Lines of the listing that contain "Няколко" need to be copied.

** Opening Supplied records block **

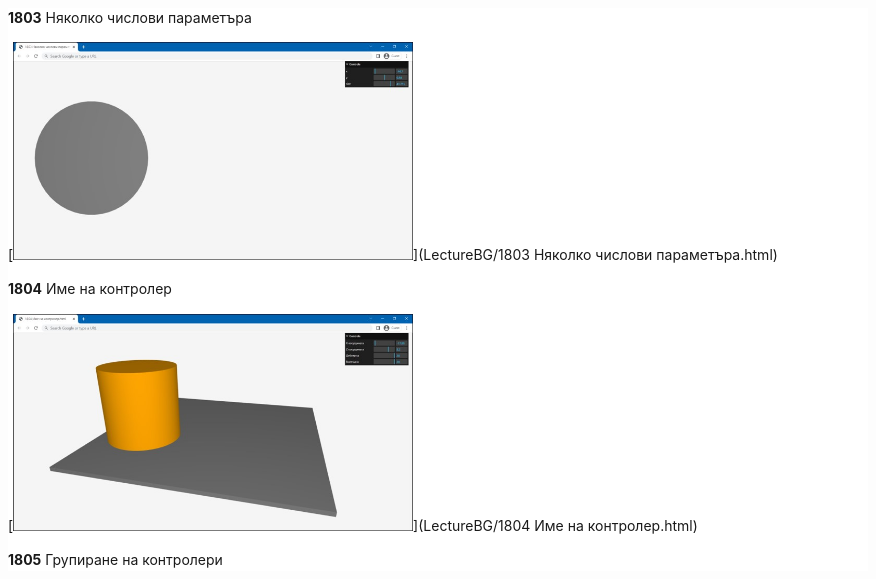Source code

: **1803** Няколко числови параметъра

[<kbd><img src="LectureBG/1803%20Няколко%20числови%20параметъра.jpg" width="400"></kbd>](LectureBG/1803 Няколко числови параметъра.html)

**1804** Име на контролер

[<kbd><img src="LectureBG/1804%20Име%20на%20контролер.jpg" width="400"></kbd>](LectureBG/1804 Име на контролер.html)

**1805** Групиране на контролери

** Closing Supplied records block **

_Exercise solution_
: **1803** Няколко числови параметъра
[<kbd><img src="LectureBG/1803%20Няколко%20числови%20параметъра.jpg" width="400"></kbd>](LectureBG/1803 Няколко числови параметъра.html)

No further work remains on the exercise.